PIQA

PIQA stands for Physical Interaction: Question Answering. It is a dataset of 16,000 multiple-choice questions about everyday physical tasks, requiring the model to choose the most appropriate action in different scenarios. The questions are generated by an adversarial filtering method that ensures that simple heuristics or word associations are not enough to solve them

Areas of application

PIQA is a benchmark for testing the commonsense reasoning ability of large language models (LLMs), such as BERT, GPT-3, and RoBERTa. It can be used to evaluate how well these models can understand natural language and perform physical tasks in various domains, such as cooking, cleaning, gardening, etc.

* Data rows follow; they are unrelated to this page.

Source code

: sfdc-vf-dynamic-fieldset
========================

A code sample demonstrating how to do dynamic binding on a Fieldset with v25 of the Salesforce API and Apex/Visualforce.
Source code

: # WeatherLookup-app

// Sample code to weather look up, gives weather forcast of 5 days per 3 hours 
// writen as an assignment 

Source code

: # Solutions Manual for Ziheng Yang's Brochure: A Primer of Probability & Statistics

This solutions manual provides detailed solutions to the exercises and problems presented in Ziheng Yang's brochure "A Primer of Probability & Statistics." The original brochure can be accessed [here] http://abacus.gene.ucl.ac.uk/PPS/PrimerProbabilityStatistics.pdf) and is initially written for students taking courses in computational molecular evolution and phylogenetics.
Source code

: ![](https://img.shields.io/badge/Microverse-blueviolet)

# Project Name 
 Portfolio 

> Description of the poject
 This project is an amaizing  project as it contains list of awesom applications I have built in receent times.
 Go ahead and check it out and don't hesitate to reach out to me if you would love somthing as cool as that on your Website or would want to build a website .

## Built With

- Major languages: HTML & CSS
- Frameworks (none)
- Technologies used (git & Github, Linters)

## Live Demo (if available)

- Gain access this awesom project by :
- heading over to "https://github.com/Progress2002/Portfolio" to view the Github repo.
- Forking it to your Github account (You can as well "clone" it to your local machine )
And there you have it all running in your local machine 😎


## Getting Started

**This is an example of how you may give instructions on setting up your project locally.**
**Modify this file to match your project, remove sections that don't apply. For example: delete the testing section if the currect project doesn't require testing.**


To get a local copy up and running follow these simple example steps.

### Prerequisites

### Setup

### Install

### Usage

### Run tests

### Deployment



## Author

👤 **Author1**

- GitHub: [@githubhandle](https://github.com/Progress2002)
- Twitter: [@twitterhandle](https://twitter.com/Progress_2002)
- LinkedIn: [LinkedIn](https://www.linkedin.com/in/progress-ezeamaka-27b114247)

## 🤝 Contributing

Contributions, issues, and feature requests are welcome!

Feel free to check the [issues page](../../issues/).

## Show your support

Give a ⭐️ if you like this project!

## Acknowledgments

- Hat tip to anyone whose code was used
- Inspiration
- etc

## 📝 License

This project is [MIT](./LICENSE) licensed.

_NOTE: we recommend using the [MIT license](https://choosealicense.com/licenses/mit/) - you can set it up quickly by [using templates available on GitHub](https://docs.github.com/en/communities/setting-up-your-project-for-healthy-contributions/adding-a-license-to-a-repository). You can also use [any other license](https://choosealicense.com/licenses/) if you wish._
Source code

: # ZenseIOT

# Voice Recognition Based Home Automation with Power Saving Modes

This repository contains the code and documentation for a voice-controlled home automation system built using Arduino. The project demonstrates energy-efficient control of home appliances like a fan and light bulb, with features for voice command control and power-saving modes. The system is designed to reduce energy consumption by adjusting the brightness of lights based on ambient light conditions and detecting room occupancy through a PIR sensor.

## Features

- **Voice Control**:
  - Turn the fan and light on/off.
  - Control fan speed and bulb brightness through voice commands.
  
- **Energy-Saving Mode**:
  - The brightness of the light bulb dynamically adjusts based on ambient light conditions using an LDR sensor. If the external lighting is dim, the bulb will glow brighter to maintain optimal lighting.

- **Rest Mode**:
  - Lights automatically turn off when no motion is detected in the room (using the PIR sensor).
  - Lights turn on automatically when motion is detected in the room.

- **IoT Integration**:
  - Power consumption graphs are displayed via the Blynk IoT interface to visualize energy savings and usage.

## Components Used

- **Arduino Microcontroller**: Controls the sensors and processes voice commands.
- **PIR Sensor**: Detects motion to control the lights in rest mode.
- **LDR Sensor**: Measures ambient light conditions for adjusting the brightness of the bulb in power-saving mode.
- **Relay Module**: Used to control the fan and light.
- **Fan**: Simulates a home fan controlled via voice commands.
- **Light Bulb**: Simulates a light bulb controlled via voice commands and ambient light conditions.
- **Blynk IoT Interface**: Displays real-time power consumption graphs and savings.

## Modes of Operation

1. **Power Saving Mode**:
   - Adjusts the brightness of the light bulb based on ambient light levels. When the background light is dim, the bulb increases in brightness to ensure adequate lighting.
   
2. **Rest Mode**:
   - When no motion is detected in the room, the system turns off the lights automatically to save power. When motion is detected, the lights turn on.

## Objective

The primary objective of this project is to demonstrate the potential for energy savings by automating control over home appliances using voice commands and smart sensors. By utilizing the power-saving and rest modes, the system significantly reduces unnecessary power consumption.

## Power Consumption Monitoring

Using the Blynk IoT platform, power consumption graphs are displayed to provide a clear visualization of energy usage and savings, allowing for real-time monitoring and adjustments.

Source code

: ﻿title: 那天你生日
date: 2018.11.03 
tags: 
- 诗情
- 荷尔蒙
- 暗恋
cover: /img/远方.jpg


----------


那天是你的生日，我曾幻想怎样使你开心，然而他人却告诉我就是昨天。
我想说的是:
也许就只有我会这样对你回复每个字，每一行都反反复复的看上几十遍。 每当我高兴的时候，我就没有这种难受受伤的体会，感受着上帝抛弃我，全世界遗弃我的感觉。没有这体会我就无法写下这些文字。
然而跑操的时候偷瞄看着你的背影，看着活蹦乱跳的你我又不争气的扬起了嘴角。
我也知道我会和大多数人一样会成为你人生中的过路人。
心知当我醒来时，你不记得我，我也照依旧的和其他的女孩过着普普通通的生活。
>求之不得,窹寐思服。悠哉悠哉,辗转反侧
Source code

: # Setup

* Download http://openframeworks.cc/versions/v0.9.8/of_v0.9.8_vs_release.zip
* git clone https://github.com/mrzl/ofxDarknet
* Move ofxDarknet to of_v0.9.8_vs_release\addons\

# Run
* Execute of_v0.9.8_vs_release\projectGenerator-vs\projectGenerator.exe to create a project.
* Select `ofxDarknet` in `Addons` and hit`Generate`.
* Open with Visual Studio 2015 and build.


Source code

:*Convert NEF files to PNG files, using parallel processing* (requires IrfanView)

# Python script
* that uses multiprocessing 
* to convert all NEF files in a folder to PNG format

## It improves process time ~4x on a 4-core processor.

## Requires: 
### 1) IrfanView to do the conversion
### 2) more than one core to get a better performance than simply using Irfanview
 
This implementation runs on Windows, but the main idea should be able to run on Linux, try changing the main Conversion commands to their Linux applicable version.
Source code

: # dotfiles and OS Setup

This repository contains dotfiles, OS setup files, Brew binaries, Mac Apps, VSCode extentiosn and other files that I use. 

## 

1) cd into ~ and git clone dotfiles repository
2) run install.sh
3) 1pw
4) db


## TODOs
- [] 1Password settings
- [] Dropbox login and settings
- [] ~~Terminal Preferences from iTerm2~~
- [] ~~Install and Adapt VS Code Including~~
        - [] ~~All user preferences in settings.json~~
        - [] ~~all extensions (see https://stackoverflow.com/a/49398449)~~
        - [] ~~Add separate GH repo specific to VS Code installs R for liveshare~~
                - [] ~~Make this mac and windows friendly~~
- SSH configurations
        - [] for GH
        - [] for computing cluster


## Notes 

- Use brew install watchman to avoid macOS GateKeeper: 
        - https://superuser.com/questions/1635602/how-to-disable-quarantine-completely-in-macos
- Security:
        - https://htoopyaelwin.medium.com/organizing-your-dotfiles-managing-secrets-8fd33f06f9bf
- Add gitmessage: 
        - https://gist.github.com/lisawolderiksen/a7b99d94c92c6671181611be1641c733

PIQA can also be used to encourage the development of more robust and generalizable models that can handle diverse and challenging scenarios

Examples: Here are some examples of questions from the PIQA dataset, taken from different domains:
- How to quickly soften butter for baking?
  - Place the stick of butter inside a freezer bag and beat it with a wooden rolling pin
  - Place the stick of butter atop a freezer bag and beat it with a wooden rolling pin
  - The correct answer is A, as it is the most effective way to soften butter without melting it.
- How to make a hole in a wall?
  - Use a drill and a drill bit that matches the size of the hole you want
  - Use a hammer and a nail that matches the size of the hole you want
  - The correct answer is A, as it is the most precise and efficient way to make a hole in a wall.
- How to remove a splinter from your finger?
  - Use a pair of tweezers to gently pull out the splinter
  - Use a pair of scissors to cut out the splinter
  - The correct answer is A, as it is the safest and least painful way to remove a splinter.